A break fee is a fee paid to a party as compensation for a broken deal or contract disappointment. Two common situations where a break fee could apply is if a mergers and acquisitions (M&A) deal proposal is ended for pre-specified reasons and on the off chance that a contract is ended before its expiration.

How Break Fees Work

In a merger or acquisition transaction, a break fee is constantly negotiated and set to give some incentive to a target company to complete a deal and to promise monetary compensation to the acquirer on the off chance that it is not completed. The amount of the break fee is associated with an estimate of due diligence costs, and management and director time to survey and arrange the deal.
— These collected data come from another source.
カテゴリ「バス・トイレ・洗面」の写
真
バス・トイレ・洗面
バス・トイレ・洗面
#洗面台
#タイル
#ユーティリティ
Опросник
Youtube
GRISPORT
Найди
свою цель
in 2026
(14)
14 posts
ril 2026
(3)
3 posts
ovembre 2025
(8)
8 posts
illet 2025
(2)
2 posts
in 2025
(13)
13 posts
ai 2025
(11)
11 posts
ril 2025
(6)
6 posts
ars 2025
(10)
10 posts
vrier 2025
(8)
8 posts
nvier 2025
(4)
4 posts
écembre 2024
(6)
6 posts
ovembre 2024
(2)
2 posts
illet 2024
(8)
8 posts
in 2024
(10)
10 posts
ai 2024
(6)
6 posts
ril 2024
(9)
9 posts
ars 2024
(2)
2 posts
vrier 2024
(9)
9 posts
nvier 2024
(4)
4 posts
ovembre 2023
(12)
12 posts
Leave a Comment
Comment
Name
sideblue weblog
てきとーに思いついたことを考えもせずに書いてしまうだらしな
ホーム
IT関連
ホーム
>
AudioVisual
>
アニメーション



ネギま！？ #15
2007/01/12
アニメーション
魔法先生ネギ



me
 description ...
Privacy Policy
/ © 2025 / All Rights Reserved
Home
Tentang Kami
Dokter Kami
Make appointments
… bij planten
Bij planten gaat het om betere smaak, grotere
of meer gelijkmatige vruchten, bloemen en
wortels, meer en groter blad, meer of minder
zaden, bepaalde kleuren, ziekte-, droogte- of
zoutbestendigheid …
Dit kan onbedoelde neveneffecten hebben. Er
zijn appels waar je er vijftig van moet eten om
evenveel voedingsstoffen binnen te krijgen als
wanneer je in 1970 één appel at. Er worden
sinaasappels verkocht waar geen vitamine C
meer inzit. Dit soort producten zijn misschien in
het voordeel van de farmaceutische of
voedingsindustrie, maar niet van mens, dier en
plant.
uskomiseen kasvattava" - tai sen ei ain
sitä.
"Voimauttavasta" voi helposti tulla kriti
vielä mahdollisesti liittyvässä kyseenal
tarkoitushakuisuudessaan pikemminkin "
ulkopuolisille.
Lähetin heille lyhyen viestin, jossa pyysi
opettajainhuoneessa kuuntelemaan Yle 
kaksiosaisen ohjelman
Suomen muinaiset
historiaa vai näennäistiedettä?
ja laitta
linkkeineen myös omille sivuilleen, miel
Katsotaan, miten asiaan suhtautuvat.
A break fee will apply on the off chance that there is a breach in a no-shop clause or on the other hand in the event that the target company accepts a bid from another party. An outside reason might even trigger a break fee — for instance, inability to receive regulatory endorsement, which might crop up in industries with somewhat high degrees of concentration. Break fees (and what specifically would cause them) are disclosed in Form S-4, a filing with the Securities and Exchange Commission (SEC) for matters connected with a merger or acquisition.
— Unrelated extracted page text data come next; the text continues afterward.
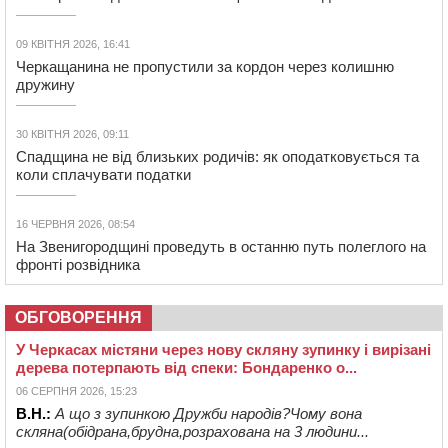
09 КВІТНЯ 2026, 16:41
Черкащанина не пропустили за кордон через колишню
дружину
30 КВІТНЯ 2026, 09:11
Спадщина не від близьких родичів: як оподатковується та
коли сплачувати податки
16 ЧЕРВНЯ 2026, 08:54
На Звенигородщині проведуть в останню путь полеглого на
фронті розвідника
ОБГОВОРЕННЯ
У Черкасах містяни через нову скляну зупинку і вирізані
дерева потерпають від спеки: Бондаренко о...
06 СЕРПНЯ 2026, 15:23
В.Н.:
А що з зупинкою Дружби народів?Чому вона
скляна(обідрана,брудна,розрахована на 3 людини...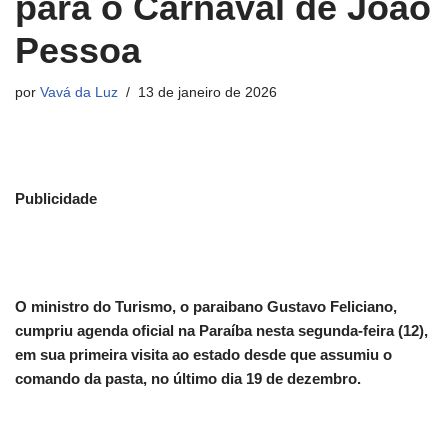
para o Carnaval de João
Pessoa
por
Vavá da Luz
13 de janeiro de 2026
Publicidade
O ministro do Turismo, o paraibano Gustavo Feliciano,
cumpriu agenda oficial na Paraíba nesta segunda-feira (12),
em sua primeira visita ao estado desde que assumiu o
comando da pasta, no último dia 19 de dezembro.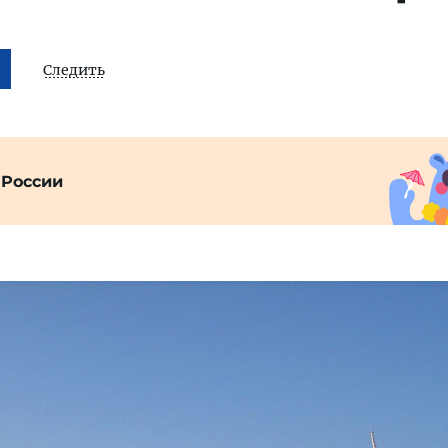
Следить
 России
Common in lease agreements, break fees are penalties charged against parties who leave or return equipment before lease expiration dates. This is to shield lessors from losses they would cause from the early termination of leases. Break fees may also be written into different types of business transaction contracts to discourage non-performance and compensate a party on the off chance that there is non-performance.
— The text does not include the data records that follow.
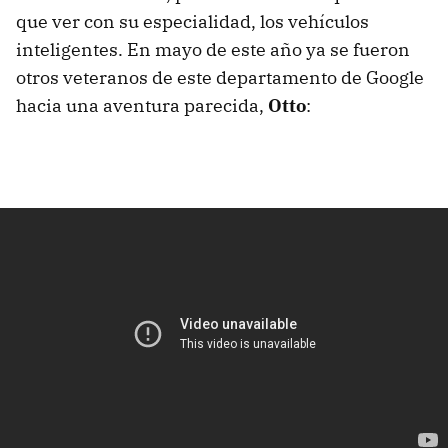
que ver con su especialidad, los vehículos
inteligentes. En mayo de este año ya se fueron
otros veteranos de este departamento de Google
hacia una aventura parecida,
Otto
: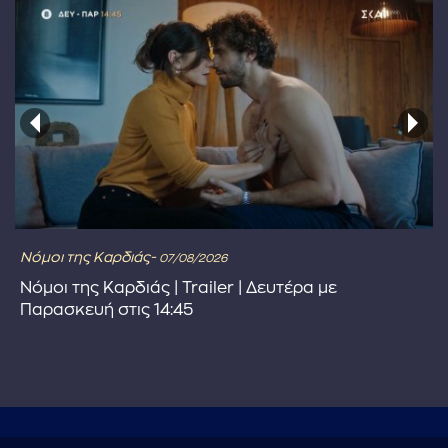
Νόμοι της Καρδιάς-
07/08/2026
Νόμοι της Καρδιάς | Trailer | Δευτέρα με
Παρασκευή στις 14:45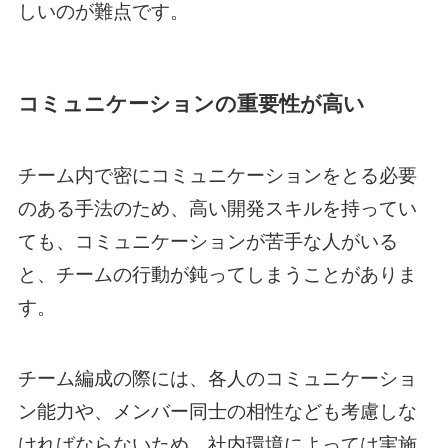
しいのが難点です。
コミュニケーションの重要性が高い
チーム内で密にコミュニケーションをとる必要
のある手法のため、高い開発スキルを持ってい
ても、コミュニケーションが苦手な人がいる
と、チームの行動が鈍ってしまうことがありま
す。
チーム編成の際には、各人のコミュニケーショ
ン能力や、メンバー同士の相性なども考慮しな
ければならないため、社内環境によっては実施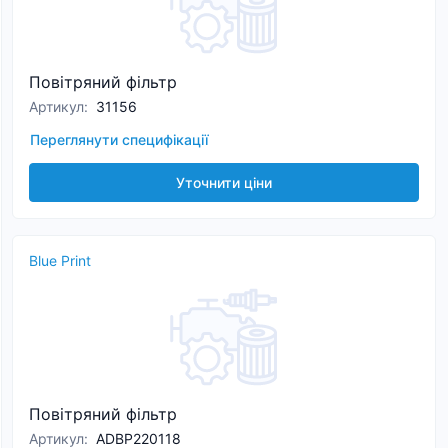
Повітряний фільтр
Артикул
:
31156
Переглянути специфікації
Уточнити ціни
Blue Print
Повітряний фільтр
Артикул
:
ADBP220118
In certain derivatives contracts, such as swap agreements, a break fee might be remembered for the form of a termination clause that describes the procedures and remedies for one of the counterparties if the other counterparty defaults or otherwise ends the contract. This includes, however is not necessarily limited to, the payment of damages to the harmed counterparty. At the point when a swap terminates early, the two players will cease making the contractually agreed upon payments and the to blame party will be required to remediate.

Deal Break Fee Example

Rockwell Collins Inc. recorded a Form S-4 related to a proxy filing dated December 11, 2017, to describe exhaustively the proposed takeover of the company by United Technologies Corporation (UTC). The break fee clause in the filing stipulates that Rockwell Collins will pay to UTC $695 million assuming one of the accompanying events happen:

  1. UTC terminates the merger agreement pursuant to the breach termination right on the basis of a breach of a covenant or agreement contained in the merger agreement.
  2. Either party terminates the agreement pursuant to the end date termination right or disappointment of Rockwell Collins to get shareholder endorsement.
  3. Rockwell Collins completes a [alternative] acquisition proposal or enters into a definitive agreement with respect to a[n alternative] proposal.

Highlights

  • Break fees are commonly remembered for mergers and acquisitions deals yet may also be found in common lease agreements and might be written into derivatives like swap contracts.
  • The amount of the break fee is associated with an estimate of due diligence costs, management and director time to audit and arrange the deal, and any economic loss that might be incurred due to the deal-breaking.
  • A break fee is a penalty a paid by a party deal or agreement to the next party included.